┌─ Record excerpts

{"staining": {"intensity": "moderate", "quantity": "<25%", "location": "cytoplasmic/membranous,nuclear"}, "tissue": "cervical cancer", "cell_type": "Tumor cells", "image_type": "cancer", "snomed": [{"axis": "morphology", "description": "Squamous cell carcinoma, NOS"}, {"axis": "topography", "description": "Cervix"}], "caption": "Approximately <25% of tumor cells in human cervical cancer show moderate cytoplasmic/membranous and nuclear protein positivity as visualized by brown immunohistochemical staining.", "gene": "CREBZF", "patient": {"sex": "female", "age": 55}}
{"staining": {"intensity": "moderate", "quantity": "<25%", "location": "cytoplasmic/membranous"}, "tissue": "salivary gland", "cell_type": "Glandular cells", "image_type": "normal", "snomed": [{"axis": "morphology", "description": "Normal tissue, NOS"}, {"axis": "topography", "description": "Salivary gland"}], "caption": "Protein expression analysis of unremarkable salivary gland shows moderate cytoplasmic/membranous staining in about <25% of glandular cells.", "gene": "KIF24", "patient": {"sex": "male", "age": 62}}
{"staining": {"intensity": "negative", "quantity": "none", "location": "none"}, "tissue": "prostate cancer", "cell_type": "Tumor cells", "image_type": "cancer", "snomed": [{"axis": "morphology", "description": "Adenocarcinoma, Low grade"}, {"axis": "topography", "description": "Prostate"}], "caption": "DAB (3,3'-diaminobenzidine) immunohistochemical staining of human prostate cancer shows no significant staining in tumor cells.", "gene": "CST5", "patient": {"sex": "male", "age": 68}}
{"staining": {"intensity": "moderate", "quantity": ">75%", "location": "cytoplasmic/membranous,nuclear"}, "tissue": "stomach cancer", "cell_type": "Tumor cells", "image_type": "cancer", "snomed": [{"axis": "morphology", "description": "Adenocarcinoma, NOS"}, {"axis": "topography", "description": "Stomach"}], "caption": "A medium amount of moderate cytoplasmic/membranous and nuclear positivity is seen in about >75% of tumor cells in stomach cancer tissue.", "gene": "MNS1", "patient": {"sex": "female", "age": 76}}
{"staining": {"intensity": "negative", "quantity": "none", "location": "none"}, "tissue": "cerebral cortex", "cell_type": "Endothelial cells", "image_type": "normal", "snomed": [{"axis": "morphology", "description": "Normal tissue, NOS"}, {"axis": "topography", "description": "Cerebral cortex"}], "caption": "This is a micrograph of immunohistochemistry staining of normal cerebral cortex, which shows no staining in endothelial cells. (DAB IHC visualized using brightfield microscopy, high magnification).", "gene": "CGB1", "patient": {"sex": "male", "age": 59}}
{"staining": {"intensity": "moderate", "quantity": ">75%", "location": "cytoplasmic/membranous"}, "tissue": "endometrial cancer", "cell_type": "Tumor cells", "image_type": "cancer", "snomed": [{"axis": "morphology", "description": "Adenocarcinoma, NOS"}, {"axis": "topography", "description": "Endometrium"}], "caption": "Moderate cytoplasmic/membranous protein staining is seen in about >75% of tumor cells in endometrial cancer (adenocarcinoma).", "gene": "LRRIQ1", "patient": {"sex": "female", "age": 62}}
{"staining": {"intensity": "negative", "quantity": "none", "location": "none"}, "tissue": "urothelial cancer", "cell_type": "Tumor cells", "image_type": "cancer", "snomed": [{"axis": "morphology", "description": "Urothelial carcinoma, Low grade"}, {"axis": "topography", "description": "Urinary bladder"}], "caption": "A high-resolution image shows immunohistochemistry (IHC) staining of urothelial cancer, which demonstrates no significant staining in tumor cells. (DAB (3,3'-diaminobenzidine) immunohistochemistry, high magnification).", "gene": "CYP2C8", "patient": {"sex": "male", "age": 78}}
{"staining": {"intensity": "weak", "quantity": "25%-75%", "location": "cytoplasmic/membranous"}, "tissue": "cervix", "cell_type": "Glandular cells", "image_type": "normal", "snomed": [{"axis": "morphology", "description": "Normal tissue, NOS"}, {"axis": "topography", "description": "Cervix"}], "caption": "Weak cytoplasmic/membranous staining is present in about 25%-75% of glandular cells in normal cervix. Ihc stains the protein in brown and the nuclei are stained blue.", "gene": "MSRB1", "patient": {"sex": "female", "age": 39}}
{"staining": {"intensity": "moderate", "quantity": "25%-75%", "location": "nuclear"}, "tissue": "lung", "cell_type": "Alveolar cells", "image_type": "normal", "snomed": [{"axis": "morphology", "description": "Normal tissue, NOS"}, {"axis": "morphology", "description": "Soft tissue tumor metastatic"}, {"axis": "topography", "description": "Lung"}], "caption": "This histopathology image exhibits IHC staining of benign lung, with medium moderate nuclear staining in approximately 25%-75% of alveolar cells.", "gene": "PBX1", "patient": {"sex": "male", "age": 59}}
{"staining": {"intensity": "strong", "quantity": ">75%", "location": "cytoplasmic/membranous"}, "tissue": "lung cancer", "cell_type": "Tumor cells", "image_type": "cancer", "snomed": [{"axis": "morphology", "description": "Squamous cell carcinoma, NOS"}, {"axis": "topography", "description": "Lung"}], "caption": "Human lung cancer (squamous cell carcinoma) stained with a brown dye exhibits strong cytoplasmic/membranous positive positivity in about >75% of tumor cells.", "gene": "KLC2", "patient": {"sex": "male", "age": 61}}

└─

Say how many lines above contain the string "Cervix". Answer with the number only.

2